Of course this post is not a rule-book. Everyone has his/her own experience and opinion which might be different than mine. If this is the case I would be glad to discuss about them in the comments sections bellow or in email conversation.
Don’t forget to share this with your fellow tango dancers so they could benefit from my experience as well.
Yves, organizer, DJ, teacher, Switzerland. says
Hi: Here are 5 other mistakes tango djs also make far too often (local or international)
– superloud cortinas (or too “danceable” cortinas)
– bad equalization (pushing the mid range to “hear the singer” and cutting the bass)
– “stuck in the golden age” style (no 30s, no 50s music)
– using low quality, skipping, reverbed mp3s when there are better alternatives
– not managing the volume differences between tracks or tandas
Ivica says
Hi Yves, thanks for the comment – you have really good points here – I agree with them all, even in my opinion they are not the most common mistakes…
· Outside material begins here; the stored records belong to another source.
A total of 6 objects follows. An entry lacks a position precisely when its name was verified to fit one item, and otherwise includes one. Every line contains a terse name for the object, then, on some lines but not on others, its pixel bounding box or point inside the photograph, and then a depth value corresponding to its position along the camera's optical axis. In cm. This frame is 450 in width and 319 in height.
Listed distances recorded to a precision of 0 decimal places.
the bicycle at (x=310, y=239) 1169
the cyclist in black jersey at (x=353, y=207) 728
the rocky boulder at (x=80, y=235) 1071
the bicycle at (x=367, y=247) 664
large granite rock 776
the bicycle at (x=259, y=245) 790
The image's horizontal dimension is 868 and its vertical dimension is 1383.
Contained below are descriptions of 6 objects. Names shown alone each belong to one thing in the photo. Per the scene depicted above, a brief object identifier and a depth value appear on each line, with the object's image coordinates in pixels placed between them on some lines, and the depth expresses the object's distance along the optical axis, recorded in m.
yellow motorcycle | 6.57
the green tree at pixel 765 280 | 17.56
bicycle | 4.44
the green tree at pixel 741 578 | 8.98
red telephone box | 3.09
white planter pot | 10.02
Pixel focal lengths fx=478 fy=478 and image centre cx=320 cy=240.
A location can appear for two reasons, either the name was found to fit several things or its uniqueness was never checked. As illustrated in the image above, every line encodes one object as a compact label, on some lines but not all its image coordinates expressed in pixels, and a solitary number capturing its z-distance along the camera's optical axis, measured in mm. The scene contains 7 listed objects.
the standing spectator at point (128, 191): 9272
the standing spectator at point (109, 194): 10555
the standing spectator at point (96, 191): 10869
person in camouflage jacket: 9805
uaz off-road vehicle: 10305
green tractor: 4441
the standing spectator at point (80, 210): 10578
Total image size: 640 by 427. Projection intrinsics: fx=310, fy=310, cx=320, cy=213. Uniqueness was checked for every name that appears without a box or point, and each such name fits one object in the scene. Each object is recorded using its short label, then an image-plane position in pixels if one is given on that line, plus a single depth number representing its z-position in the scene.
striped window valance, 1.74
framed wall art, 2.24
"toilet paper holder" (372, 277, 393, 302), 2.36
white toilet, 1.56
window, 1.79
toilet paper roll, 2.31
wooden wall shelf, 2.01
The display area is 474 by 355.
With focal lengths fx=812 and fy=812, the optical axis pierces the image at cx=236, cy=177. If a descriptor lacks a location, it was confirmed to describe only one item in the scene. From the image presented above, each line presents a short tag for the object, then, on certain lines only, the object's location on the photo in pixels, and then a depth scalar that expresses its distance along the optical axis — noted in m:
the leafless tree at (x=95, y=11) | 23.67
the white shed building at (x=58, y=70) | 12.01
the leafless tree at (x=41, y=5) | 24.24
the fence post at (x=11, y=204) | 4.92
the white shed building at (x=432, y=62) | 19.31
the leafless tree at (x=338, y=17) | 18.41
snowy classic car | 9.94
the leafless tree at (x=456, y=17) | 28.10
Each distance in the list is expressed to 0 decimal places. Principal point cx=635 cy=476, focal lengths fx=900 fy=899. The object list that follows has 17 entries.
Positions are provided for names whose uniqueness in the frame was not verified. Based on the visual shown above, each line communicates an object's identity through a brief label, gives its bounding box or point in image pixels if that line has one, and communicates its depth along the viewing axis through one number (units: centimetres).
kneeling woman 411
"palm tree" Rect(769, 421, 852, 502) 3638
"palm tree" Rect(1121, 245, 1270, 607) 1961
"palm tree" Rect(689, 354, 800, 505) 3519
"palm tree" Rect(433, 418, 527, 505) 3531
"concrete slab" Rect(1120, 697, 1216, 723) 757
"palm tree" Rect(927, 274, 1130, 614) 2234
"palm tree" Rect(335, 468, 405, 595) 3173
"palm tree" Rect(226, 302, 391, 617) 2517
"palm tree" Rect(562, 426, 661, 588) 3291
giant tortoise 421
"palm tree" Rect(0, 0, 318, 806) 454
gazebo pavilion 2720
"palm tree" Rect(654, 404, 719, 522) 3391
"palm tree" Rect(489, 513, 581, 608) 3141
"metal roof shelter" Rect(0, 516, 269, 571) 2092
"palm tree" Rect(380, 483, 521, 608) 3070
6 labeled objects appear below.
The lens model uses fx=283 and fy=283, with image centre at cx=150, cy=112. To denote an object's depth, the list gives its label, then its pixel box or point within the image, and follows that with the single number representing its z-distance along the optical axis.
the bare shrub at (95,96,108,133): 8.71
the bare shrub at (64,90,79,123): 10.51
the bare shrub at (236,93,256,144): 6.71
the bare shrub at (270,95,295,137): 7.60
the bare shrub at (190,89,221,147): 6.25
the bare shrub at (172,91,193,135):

I would just not agree completely with the third one – I think it is also mistake when DJs play music later than 1950s (or at least more than one tanda) since that music was not made for dancing, but for listening. After the 1950s orchestras moved to radio and TV, to concerts – and their music is not for dancing anymore, their intention was not to make music for dancing. I wrote about this topic in my post about “The principles of danceability”
Chris says
Yves wote: “stuck in the golden age” style (no 30s, no 50s music)”
Point of information: the Golden Age includes lots of 30s and 50s music.